Анэмонэ решила, что к предстоящему событию может одеться не спеша. Она знала, что даже с учетом дорожных пробок до Исправительного центра несовершеннолетних можно добраться за пятнадцать минут, и поэтому выйти из дому без пятнадцати два. Если окажется, что она пришла слишком рано, у нее останется время побродить по темному, наполненному ненавистью дому. Она поломала голову над тем, что надеть, и в конце концов выбрала белую шелковую блузку и красную расклешенную юбку с легким жакетом.

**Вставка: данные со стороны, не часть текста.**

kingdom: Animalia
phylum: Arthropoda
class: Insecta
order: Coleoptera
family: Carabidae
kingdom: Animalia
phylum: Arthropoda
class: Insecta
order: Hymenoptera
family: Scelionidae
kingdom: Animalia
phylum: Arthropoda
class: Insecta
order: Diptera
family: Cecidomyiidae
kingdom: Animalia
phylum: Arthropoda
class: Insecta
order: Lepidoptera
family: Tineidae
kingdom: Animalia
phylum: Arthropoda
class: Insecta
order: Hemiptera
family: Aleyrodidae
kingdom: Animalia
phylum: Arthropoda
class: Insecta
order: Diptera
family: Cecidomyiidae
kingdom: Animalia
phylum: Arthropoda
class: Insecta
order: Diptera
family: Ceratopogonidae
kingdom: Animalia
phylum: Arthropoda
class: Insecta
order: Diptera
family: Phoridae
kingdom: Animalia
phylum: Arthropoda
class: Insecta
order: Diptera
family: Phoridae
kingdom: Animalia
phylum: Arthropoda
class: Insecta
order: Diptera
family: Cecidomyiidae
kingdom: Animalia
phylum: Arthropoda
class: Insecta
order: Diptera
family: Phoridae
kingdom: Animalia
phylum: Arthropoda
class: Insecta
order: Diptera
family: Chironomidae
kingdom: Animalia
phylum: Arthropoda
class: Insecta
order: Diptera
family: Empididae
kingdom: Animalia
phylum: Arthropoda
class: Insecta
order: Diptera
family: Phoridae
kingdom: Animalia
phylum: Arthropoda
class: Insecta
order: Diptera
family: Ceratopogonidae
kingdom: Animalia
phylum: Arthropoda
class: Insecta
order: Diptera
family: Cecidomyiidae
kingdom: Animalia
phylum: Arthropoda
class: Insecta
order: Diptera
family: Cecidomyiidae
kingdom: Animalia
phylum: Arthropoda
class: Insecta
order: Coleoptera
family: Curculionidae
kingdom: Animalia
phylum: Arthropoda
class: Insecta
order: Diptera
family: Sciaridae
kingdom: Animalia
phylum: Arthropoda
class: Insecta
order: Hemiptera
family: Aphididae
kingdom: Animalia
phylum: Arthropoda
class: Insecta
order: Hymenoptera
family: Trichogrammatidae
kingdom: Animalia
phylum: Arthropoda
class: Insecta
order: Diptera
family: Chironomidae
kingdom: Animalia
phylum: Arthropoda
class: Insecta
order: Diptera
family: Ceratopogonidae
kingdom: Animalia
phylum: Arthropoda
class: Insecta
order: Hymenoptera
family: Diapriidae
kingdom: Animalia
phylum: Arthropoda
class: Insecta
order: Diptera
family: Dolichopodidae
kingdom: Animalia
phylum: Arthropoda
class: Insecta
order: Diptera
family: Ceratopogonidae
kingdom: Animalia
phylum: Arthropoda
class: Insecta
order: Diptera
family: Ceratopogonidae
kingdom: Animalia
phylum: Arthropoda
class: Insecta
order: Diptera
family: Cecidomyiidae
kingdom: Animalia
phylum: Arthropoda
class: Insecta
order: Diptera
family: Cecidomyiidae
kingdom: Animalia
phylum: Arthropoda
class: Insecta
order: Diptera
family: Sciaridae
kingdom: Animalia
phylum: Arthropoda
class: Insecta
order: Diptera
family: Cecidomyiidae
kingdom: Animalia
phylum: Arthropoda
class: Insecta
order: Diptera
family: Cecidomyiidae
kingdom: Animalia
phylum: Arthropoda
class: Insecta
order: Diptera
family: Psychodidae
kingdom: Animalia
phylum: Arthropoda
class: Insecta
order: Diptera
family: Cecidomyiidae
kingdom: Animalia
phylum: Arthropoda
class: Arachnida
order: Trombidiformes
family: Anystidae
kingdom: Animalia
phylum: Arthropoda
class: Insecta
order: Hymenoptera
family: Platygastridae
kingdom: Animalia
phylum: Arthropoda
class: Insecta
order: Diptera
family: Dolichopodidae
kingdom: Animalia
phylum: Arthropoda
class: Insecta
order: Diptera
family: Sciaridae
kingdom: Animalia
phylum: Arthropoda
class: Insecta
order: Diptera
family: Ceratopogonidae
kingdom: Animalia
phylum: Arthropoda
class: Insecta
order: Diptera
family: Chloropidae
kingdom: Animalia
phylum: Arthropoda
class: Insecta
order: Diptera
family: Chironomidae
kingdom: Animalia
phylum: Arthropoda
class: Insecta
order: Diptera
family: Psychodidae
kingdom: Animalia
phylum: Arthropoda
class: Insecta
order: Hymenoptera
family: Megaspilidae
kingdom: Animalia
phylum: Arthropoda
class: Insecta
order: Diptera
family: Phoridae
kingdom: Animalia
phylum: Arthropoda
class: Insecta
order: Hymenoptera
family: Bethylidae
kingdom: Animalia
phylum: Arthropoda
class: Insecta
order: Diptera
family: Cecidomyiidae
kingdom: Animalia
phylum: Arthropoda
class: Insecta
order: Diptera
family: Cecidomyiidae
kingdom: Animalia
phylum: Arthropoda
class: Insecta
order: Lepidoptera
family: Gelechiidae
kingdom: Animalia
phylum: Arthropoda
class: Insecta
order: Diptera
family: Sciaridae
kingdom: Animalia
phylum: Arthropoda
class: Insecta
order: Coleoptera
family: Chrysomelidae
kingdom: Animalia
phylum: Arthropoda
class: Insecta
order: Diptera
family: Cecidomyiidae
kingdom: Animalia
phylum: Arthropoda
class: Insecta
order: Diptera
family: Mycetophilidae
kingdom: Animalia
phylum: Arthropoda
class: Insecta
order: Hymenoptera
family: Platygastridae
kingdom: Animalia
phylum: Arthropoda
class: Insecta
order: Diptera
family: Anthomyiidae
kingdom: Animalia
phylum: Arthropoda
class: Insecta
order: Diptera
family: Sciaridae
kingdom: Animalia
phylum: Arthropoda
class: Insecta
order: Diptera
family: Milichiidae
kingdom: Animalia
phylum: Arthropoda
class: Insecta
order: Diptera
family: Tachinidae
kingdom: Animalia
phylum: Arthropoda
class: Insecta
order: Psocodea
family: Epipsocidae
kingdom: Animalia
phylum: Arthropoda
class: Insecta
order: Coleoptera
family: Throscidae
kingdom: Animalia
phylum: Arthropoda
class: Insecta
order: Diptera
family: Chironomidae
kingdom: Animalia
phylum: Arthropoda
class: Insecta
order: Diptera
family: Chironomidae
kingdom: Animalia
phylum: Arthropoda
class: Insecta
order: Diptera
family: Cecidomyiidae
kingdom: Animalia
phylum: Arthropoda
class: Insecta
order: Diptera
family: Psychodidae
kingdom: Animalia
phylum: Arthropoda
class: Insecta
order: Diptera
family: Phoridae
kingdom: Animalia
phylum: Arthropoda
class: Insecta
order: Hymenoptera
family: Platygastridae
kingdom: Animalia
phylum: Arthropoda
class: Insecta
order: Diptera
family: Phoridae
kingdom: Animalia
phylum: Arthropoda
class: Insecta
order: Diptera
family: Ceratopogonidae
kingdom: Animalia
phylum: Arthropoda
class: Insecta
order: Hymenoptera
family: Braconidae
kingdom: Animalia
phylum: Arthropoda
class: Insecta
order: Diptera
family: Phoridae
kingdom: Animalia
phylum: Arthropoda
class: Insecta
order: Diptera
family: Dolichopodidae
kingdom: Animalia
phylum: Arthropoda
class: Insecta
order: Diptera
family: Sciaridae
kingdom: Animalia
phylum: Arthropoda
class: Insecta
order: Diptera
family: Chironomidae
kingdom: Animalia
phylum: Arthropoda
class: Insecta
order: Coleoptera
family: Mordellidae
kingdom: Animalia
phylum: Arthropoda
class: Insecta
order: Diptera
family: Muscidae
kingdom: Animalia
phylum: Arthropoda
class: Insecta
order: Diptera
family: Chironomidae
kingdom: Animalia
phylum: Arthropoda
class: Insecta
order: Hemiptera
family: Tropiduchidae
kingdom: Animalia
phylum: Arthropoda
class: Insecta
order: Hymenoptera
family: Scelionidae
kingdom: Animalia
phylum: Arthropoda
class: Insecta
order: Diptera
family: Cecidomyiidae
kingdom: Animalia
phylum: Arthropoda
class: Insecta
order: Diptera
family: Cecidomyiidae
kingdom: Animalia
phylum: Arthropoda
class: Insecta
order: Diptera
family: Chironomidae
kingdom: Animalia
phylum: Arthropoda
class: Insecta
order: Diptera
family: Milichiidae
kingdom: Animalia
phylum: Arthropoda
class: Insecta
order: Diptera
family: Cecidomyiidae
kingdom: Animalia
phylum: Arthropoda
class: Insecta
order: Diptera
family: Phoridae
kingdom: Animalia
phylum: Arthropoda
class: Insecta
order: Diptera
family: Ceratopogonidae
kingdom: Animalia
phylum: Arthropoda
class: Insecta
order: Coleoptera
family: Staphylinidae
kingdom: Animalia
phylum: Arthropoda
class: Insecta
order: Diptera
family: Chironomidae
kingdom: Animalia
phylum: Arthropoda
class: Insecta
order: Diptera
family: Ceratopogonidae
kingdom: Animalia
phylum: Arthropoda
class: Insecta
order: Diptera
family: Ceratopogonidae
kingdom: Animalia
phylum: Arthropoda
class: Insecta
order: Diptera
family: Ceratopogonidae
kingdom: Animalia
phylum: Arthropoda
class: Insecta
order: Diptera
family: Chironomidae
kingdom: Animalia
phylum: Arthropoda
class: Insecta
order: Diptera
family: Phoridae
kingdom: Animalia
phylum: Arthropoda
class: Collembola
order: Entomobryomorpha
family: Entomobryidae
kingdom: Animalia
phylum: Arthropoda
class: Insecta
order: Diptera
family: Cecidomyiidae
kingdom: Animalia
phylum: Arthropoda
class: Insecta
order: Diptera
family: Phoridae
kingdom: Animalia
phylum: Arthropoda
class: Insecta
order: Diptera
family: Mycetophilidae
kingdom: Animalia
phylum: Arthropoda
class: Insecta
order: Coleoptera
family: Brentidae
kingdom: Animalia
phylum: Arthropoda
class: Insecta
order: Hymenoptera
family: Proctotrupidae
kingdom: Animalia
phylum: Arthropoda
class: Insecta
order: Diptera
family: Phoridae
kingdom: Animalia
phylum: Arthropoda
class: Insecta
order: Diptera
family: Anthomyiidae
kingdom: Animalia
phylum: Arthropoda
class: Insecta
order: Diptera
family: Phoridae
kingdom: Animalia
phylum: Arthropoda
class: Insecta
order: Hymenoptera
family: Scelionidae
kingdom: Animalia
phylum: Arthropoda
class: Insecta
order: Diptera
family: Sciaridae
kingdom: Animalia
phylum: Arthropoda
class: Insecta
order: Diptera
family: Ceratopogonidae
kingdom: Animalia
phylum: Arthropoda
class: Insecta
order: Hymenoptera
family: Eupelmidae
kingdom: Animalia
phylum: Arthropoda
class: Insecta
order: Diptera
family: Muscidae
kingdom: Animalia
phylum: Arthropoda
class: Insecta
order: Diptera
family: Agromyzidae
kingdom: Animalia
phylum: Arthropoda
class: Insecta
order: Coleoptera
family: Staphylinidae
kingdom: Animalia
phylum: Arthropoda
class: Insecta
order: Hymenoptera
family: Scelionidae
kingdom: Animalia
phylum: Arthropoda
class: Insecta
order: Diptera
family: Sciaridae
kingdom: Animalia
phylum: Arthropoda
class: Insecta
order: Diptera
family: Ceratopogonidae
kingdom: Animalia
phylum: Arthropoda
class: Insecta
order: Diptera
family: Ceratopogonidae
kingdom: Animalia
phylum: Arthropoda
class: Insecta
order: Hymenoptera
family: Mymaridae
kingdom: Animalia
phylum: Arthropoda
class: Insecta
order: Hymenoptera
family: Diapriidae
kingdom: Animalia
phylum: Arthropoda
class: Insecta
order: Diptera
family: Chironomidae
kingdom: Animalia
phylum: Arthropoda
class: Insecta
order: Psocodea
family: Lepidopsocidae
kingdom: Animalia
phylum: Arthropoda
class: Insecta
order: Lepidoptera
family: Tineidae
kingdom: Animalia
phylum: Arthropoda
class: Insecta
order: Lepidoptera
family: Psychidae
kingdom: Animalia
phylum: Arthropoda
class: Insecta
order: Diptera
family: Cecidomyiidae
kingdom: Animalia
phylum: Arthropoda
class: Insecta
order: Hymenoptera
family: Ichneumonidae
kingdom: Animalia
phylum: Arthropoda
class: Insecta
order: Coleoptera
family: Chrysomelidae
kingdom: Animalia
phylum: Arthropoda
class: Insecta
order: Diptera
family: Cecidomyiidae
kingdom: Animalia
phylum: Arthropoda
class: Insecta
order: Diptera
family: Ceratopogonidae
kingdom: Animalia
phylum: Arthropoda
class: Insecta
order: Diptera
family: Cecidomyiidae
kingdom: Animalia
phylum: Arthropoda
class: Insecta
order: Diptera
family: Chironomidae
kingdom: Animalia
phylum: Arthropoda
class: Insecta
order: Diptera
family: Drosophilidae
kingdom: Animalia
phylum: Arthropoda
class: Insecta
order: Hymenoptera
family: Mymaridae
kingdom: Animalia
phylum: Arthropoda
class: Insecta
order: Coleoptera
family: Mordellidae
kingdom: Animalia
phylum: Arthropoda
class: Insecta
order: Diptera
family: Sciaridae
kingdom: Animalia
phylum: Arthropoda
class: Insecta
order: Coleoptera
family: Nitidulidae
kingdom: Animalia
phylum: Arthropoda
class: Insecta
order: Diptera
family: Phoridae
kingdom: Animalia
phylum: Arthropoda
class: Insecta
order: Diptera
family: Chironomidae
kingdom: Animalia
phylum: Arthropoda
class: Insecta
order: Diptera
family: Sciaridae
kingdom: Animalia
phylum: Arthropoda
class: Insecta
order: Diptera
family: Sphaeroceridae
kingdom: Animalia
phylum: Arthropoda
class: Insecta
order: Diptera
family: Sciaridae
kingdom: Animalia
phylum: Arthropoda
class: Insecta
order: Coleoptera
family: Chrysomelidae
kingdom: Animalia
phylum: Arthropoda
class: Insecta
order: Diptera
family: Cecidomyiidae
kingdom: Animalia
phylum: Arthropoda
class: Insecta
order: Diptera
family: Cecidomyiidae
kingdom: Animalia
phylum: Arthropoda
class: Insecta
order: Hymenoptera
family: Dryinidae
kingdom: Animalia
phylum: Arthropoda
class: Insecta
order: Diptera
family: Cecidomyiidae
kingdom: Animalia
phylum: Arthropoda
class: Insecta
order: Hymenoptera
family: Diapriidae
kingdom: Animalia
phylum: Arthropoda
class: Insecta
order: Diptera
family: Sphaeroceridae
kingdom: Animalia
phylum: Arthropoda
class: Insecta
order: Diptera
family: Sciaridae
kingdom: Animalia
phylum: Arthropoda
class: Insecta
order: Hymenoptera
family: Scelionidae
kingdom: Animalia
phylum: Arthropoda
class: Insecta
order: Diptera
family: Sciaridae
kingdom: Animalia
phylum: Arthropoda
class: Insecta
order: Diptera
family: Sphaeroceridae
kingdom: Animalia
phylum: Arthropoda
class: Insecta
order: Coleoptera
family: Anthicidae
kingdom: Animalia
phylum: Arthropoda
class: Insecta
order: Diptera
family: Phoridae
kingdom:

Из туфель она предпочла серые, на плоской подошве. Все вещи были куплены недавно, после тщательного их изучения: Анэмонэ хотела выглядеть не хуже, чем другие девчонки в кондитерской. Кику был не в восторге от ее одежды и не раз говорил, что она одевается слишком крикливо и к тому же во все дешевое. Ему больше нравилась форма, которую носили банковские служащие. Взглянув в последний раз в зеркало, Анэмонэ решила, что на этот раз ее наряд Кику понравится. Установленный на час сорок три будильник зазвенел. Анэмонэ быстро пригладила волосы расческой и надушилась.

Пятнадцать минут спустя молоденький охранник ввел ее в полутемную комнату, разделенную посреди ржавой проволочной сеткой. По другую сторону сетки стоял один-единственный складной железный стул.